Mary: While I am sensitive to that, the fact remains that Uganda is a member of the international community and must therefore be open to compromise and political pressure from its trading partners.
Jason: You say ‘compromise’ and ‘partners’ as though you are speaking of equals. England has never treated Uganda as an equal, and is now holding our economic future hostage in order to force your beliefs on us.
Mary: That’s ridiculous. We are doing no such thing. We do not owe you aid. You speak as though we have some kind of obligation to provide you with money simply because you do not have any. If you are asking us for help we are happy to give it, but it does not come without strings.
Jason: And you speak as though England and the other colonial powers are not responsible for the abysmal shape countries like Uganda are currently in.

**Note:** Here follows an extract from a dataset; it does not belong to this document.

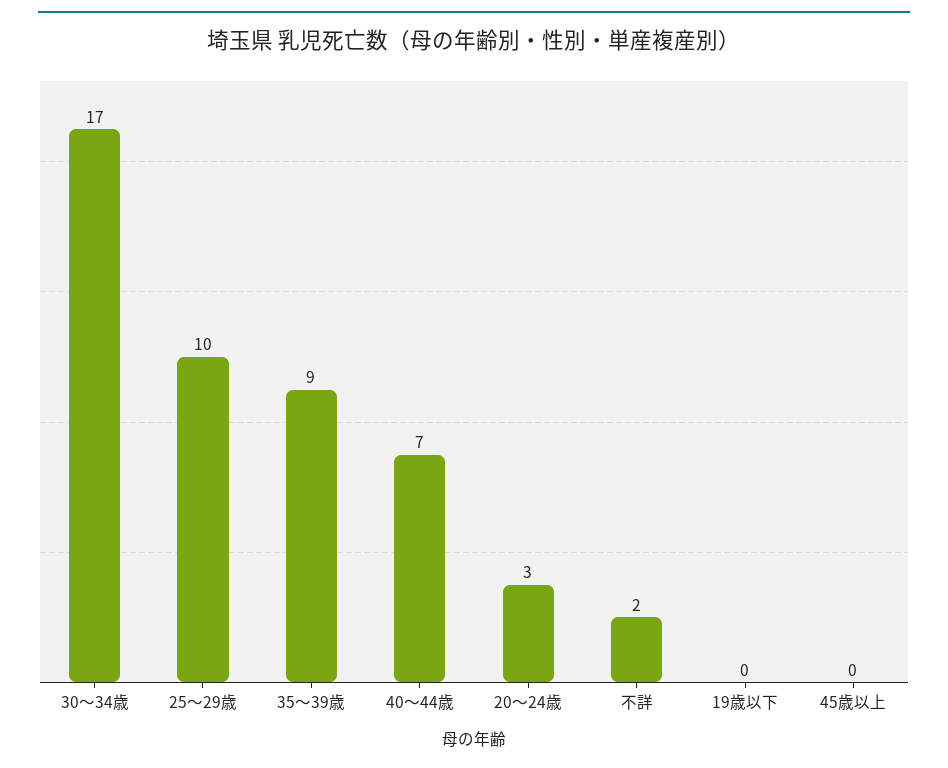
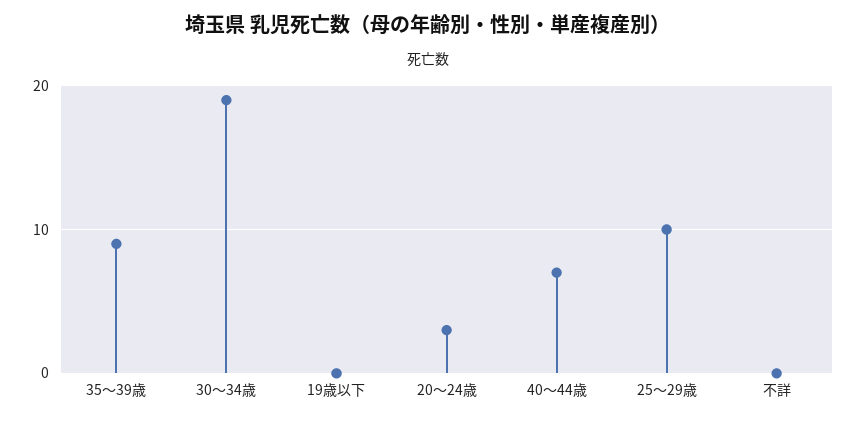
30～34歳: 17 -> 19
不詳: 2 -> 0
45歳以上: 0 -> none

Mary: What? Decades of war and corrupt political leaders are why Uganda is in such terrible shape. You once had a powerful economy but have squandered it through short-sighted economic policy and lack of effective leadership. That isn’t England’s fault!

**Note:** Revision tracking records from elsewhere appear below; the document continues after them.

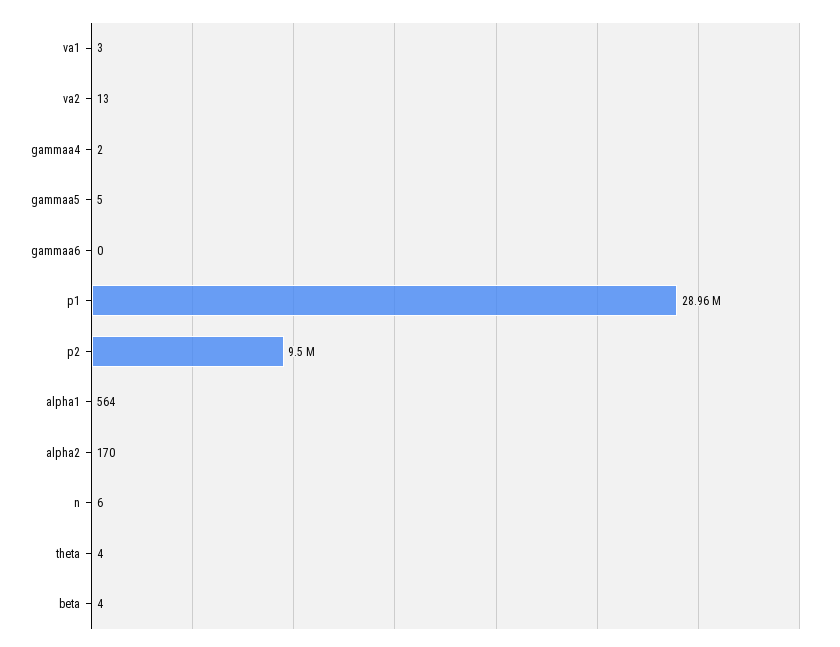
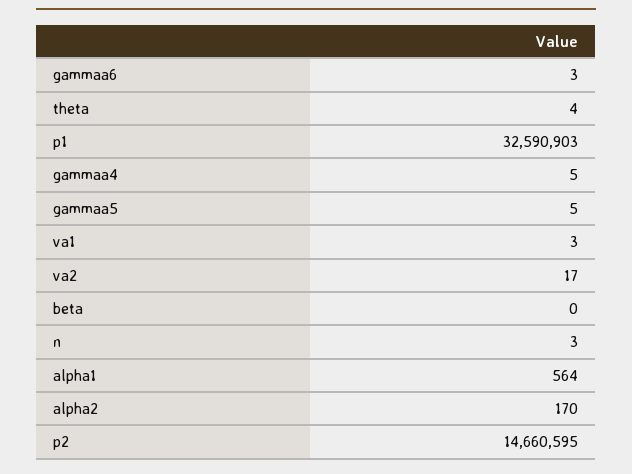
va2: 13 -> 17
gammaa4: 2 -> 5
gammaa6: 0 -> 3
p1: 28960000 -> 32590903
p2: 9500000 -> 14660595
n: 6 -> 3
beta: 4 -> 0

Jason: Like hell it isn’t! Colonial presence in African countries completely obliterated the human resource infrastructure available to grow leaders. The power vacuum and the buildup of arms given to us for use in fighting your wars with other colonial powers and your political enemies in the 20th century meant that as soon as you left, opportunistic warlords seized power. You could have helped establish stable governments, but you abandoned us.
Mary: Hardly, we were practically forced out. Now that you have freedom you wish to throw it in our faces that you have failed to thrive?
Jason: But we don’t have freedom as long as you continue to make foreign aid contingent on us abandoning our traditions and identity, essentially forcing us to assimilate into European culture.
Mary: We aren’t forcing you to do anything. If you want to be free from our ‘tainted’ foreign aid, then don’t accept it!
Jason: Ah yes, then we shall be free to starve to death.
As you see, this is not a simple problem with a quick solution. While I find the homosexual attitudes of these African countries repulsive and largely false (homophobia is not ‘culture’, it is superstition), I also recognize how much of an existential threat colonialism is. It is also a useful ‘card’ to play to extort false support from Ugandans/Ghanaians who would otherwise support these moves for human rights, although I sincerely doubt that the move is as calculated as that. What is more likely is that a real resentment to foreign interference, carried by people whose very identities are under seige, is manifesting itself. In order to be able to navigate these somewhat-uncharted sociopolitical waters, we need to be fluent in the language spoken by both sides.